(SOURCE DATA)
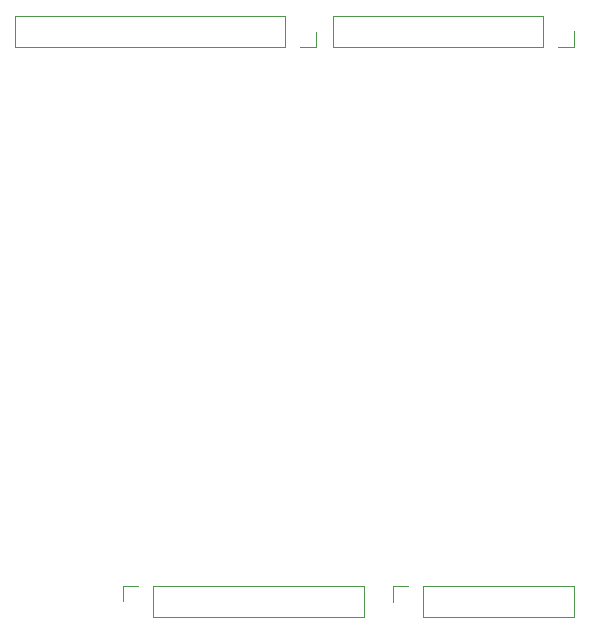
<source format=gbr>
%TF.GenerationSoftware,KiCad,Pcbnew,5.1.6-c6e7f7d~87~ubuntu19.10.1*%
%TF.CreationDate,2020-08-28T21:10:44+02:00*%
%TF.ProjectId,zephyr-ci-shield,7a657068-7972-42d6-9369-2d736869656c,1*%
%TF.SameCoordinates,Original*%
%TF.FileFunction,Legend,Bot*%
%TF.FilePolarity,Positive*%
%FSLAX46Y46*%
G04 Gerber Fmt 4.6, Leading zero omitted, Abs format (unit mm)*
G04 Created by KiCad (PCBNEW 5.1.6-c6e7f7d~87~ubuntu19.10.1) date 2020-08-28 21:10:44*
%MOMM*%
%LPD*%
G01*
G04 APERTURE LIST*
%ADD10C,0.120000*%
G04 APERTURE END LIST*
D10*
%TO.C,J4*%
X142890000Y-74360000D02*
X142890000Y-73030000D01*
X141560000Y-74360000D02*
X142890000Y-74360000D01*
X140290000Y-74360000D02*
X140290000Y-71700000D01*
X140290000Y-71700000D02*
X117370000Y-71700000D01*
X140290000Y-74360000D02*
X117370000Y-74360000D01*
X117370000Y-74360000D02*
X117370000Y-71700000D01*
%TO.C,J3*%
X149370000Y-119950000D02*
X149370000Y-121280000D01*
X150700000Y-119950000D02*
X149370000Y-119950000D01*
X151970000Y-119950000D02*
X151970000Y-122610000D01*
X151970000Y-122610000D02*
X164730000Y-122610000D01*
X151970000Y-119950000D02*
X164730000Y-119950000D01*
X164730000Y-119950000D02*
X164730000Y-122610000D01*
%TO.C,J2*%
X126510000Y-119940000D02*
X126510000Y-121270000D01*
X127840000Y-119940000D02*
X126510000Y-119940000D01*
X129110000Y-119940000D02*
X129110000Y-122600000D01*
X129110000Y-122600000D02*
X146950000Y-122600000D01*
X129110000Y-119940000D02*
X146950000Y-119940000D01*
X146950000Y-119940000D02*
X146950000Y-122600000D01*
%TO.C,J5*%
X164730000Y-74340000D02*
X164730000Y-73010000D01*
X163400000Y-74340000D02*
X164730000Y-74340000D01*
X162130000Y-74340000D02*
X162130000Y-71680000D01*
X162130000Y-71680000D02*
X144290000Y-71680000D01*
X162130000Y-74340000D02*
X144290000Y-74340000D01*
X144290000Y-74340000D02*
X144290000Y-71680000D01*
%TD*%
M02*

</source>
(End SOURCE DATA)
• [WORK REQUIRED]: Would you set down every line of the data above exactly, skipping the pictures?

• [SOLUTION FOR THIS PROBLEM]:
<source format=gbr>
%TF.GenerationSoftware,KiCad,Pcbnew,5.1.6-c6e7f7d~87~ubuntu19.10.1*%
%TF.CreationDate,2020-08-28T21:10:44+02:00*%
%TF.ProjectId,zephyr-ci-shield,7a657068-7972-42d6-9369-2d736869656c,1*%
%TF.SameCoordinates,Original*%
%TF.FileFunction,Legend,Bot*%
%TF.FilePolarity,Positive*%
%FSLAX46Y46*%
G04 Gerber Fmt 4.6, Leading zero omitted, Abs format (unit mm)*
G04 Created by KiCad (PCBNEW 5.1.6-c6e7f7d~87~ubuntu19.10.1) date 2020-08-28 21:10:44*
%MOMM*%
%LPD*%
G01*
G04 APERTURE LIST*
%ADD10C,0.120000*%
G04 APERTURE END LIST*
D10*
%TO.C,J4*%
X142890000Y-74360000D02*
X142890000Y-73030000D01*
X141560000Y-74360000D02*
X142890000Y-74360000D01*
X140290000Y-74360000D02*
X140290000Y-71700000D01*
X140290000Y-71700000D02*
X117370000Y-71700000D01*
X140290000Y-74360000D02*
X117370000Y-74360000D01*
X117370000Y-74360000D02*
X117370000Y-71700000D01*
%TO.C,J3*%
X149370000Y-119950000D02*
X149370000Y-121280000D01*
X150700000Y-119950000D02*
X149370000Y-119950000D01*
X151970000Y-119950000D02*
X151970000Y-122610000D01*
X151970000Y-122610000D02*
X164730000Y-122610000D01*
X151970000Y-119950000D02*
X164730000Y-119950000D01*
X164730000Y-119950000D02*
X164730000Y-122610000D01*
%TO.C,J2*%
X126510000Y-119940000D02*
X126510000Y-121270000D01*
X127840000Y-119940000D02*
X126510000Y-119940000D01*
X129110000Y-119940000D02*
X129110000Y-122600000D01*
X129110000Y-122600000D02*
X146950000Y-122600000D01*
X129110000Y-119940000D02*
X146950000Y-119940000D01*
X146950000Y-119940000D02*
X146950000Y-122600000D01*
%TO.C,J5*%
X164730000Y-74340000D02*
X164730000Y-73010000D01*
X163400000Y-74340000D02*
X164730000Y-74340000D01*
X162130000Y-74340000D02*
X162130000Y-71680000D01*
X162130000Y-71680000D02*
X144290000Y-71680000D01*
X162130000Y-74340000D02*
X144290000Y-74340000D01*
X144290000Y-74340000D02*
X144290000Y-71680000D01*
%TD*%
M02*

</source>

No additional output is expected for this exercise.